Ahora bien, es una regla de la administración que a mayor capacidad técnica de los equipos, mayor discrecionalidad es posible. Entendamos capacidad como la medida en que los empleados públicos tienen las habilidades, conocimientos y experiencia requeridos para cumplir con los objetivos y metas de la organización y para adaptarse en un entorno cambiante. Pero, si constantemente cambian las personas, cómo se supone que la organización adquiera el bagaje de experiencia que se requiere para gestionar con libertad, creatividad, conocimiento, adaptabilidad, etc. 

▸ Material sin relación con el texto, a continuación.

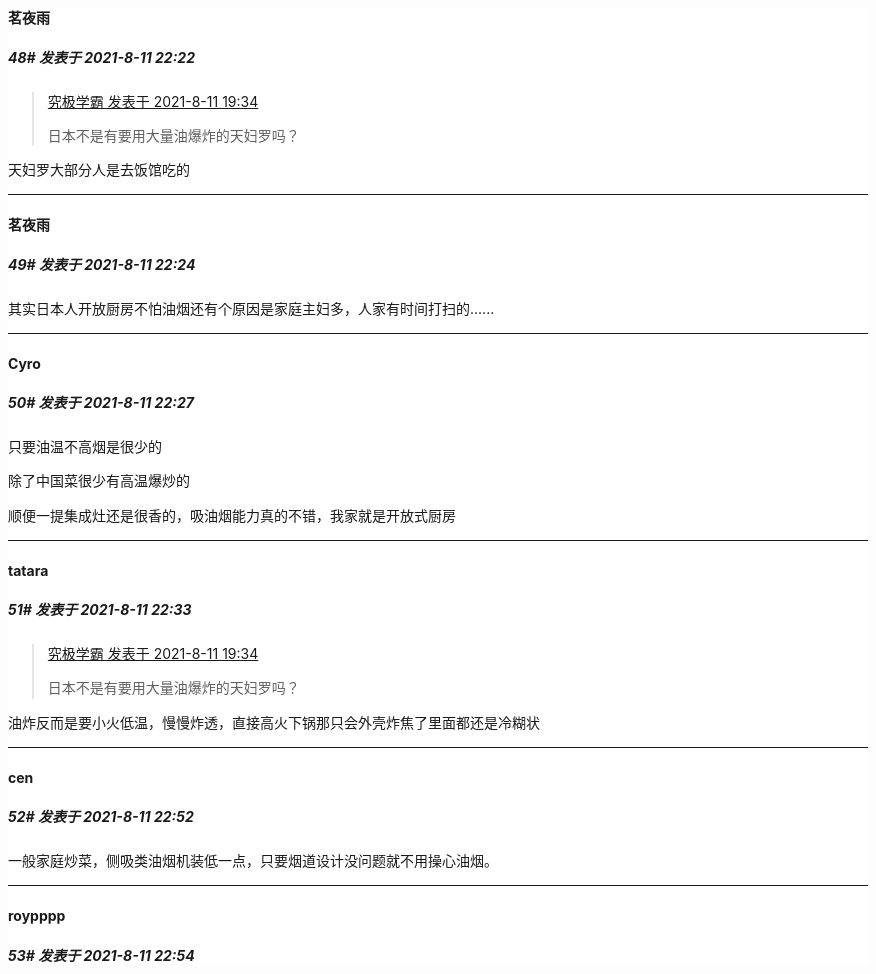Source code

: ####  茗夜雨  
##### 48#       发表于 2021-8-11 22:22


<blockquote><a href="httphttps://bbs.saraba1st.com/2b/forum.php?mod=redirect&amp;goto=findpost&amp;pid=52332262&amp;ptid=2020257" target="_blank">究极学霸 发表于 2021-8-11 19:34</a>

日本不是有要用大量油爆炸的天妇罗吗？</blockquote>
天妇罗大部分人是去饭馆吃的


*****

####  茗夜雨  
##### 49#       发表于 2021-8-11 22:24


其实日本人开放厨房不怕油烟还有个原因是家庭主妇多，人家有时间打扫的......


*****

####  Cyro  
##### 50#       发表于 2021-8-11 22:27


只要油温不高烟是很少的

除了中国菜很少有高温爆炒的

顺便一提集成灶还是很香的，吸油烟能力真的不错，我家就是开放式厨房


*****

####  tatara  
##### 51#       发表于 2021-8-11 22:33


<blockquote><a href="httphttps://bbs.saraba1st.com/2b/forum.php?mod=redirect&amp;goto=findpost&amp;pid=52332262&amp;ptid=2020257" target="_blank">究极学霸 发表于 2021-8-11 19:34</a>

日本不是有要用大量油爆炸的天妇罗吗？</blockquote>
油炸反而是要小火低温，慢慢炸透，直接高火下锅那只会外壳炸焦了里面都还是冷糊状


*****

####  cen  
##### 52#       发表于 2021-8-11 22:52


一般家庭炒菜，侧吸类油烟机装低一点，只要烟道设计没问题就不用操心油烟。


*****

####  roypppp  
##### 53#       发表于 2021-8-11 22:54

Las organizaciones con malas reglas y buenos equipos evidentemente podrán hacer más que las organizaciones con malas reglas y equipos débiles. Es allí donde, finalmente, radica el quid del asunto: ¿Cómo aseguramos que podemos atraer al sector público el  mejor talento que sea capaz de producir el país? Necesitamos que sean ellos los que impulsen desde dentro el cambio de las malas reglas.

 

La respuesta “fácil” es implementando el servicio civil. Sin embargo, además de ser complejo y de largo aliento, e indiscutible que debemos seguir ese camino, también es urgente quebrar la apatía, el desánimo y la desconfianza que nos genera el sector público, y que lo hace poco atractivo para el talento y la experiencia. De lo contrario, convertiríamos al servicio civil en otra carrera “residual” como nos ha pasado con la educación o la policía, aquella carrera donde ingresan quienes no tienen otra opción.

 

Lo primero es cambiar esta dinámica del exceso de reglas, pues es evidente que el camino de la sobre y micro regulación endiosada como la solución para evitar la corrupción no está funcionando. Necesitamos simplificar todo, que reine el sentido común, que conseguir resultados sea más relevante que seguir reglas fútiles. No quiere decir que no existan reglas, sino que estás deben guardar razonabilidad y ser un marco de actuación en el que el servidor ejerza el criterio y asuma responsabilidad por sus decisiones y sobre todo por sus resultados. Hoy, seguir la regla y no tener resultados es lo común y nadie se responsabiliza por no llegar a la meta. Es la receta perfecta para ser mediocres. Entonces, aunque parezca contraintuitivo, a menos reglas será posible controlar mejor las decisiones y tendremos que esforzarnos por sustentarlas en razones de fondo, sin poder escondernos en la formalidad cuando no se logran los objetivos. 

 

Tenemos también que apostar por formas inteligentes de control como las que la tecnología y la digitalización del Estado nos facilitan. Destinar recursos a la transformación digital de la gestión cotidiana del Estado requiere muchos más recursos políticos que los que hemos destinado hasta ahora. No es un problema de dinero lo que frena la transformación digital, es la falta de convicción política para que se entienda fuerte y claro que ese es el camino y que ninguna entidad puede quedar rezagada. 

 

Simplificar hacia adentro, atraer talento, apostar por la transformación digital y cambiar la dinámica del control de requisitos y procesos, por el control de los resultados y el aprendizaje institucional, es un camino que requiere acuerdos políticos que se sostengan por al menos una década, aún cuando los resultados tarden en ser evidentes para el ciudadano. Lamentablemente, es difícil pensar que esto sea posible en un entorno político tan cambiante, informal, improvisado y dominado por objetivos de corto plazo.